I threw myself onto the huge bed and lobbed a pillow at Sofia when she started in again.

“Can you shut up for a sec?” I asked mildly. “I need to tell you something.”

“What’s wrong?” she said immediately, clambering onto the bed to sit across from me. “Is Mom okay? The kids?”

“It’s nothing like that. Can we talk?”

“Yeah, of course.”

I took a deep breath.

“I’m sorry I ignored your calls the last few days. I was mad and hurt. I…I had this huge fight with Dane, and right after that I sent you the insurance info but you didn’t even have a minute to talk to me about the fight, and I took it really personally, like you don’t have time for me because you don’t care. And I know that’s not true. I just…”

I took a deep breath.

“I miss you so much, Sof. I feel like you disappeared on me all of a sudden after being together our whole lives. It feels bad. Really bad. No, let me finish. It’s not bad just because I’ve missed you. It’s like…I always thought we were in it together. So it was okay to spend hours shuffling our paycheck money from envelope to envelope because it was for us. Because when it worked out, it felt like we were winning. The way Mom used to make it a game to come up with lunches from the food we had around near the end of the month. And because we always talked about the future like it was something we were gonna figure out together.”

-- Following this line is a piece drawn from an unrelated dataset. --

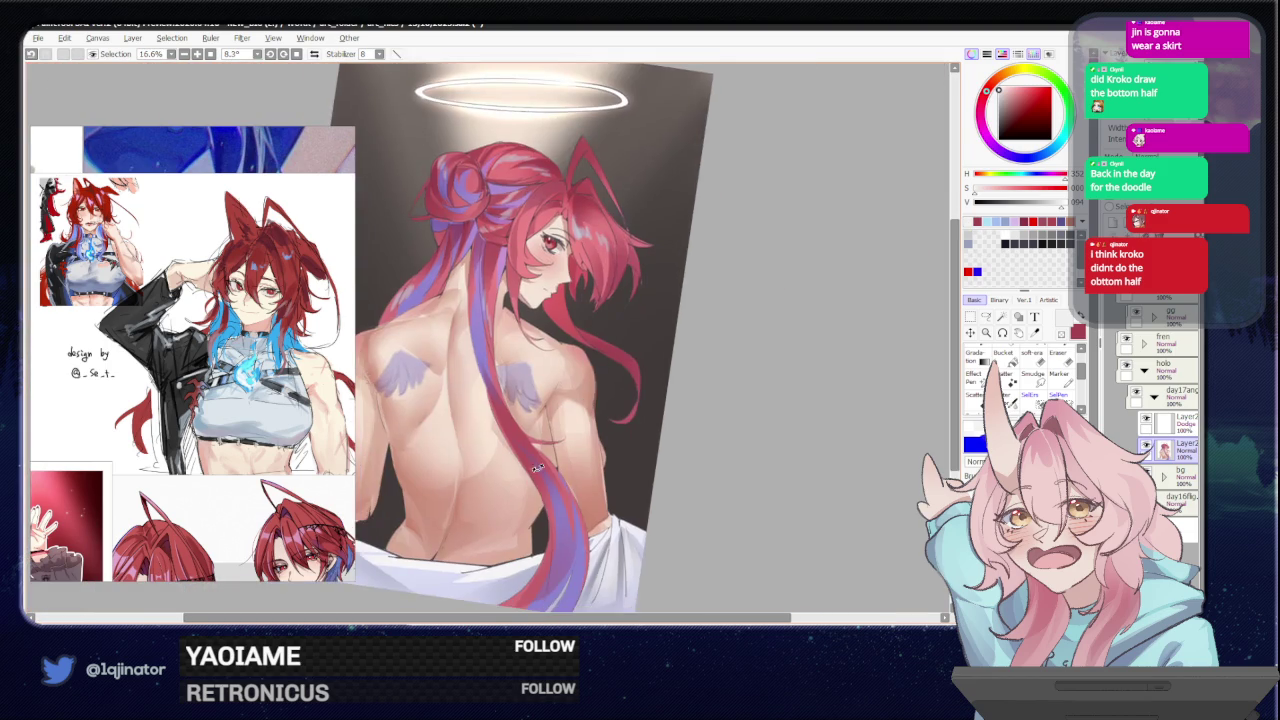
key(Delete)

She bit her lip and looked down at the snow-white coverlet. I knew she was remembering all the evenings we sat around the living room or on one of our beds, dreaming of how things would be in a month, a year, five years. How when our neighbors next door moved out and told us to take whatever we wanted from the stuff they didn’t want to lug to their new place, we crept around their rooms like treasure-hunting children, holding things up, wide-eyed but not wanting the neighbors to see how much we wanted them. How we took those things home and waved thank-you to the neighbors, then closed our apartment door and squealed with excitement as we found homes for all the things we’d been doing without.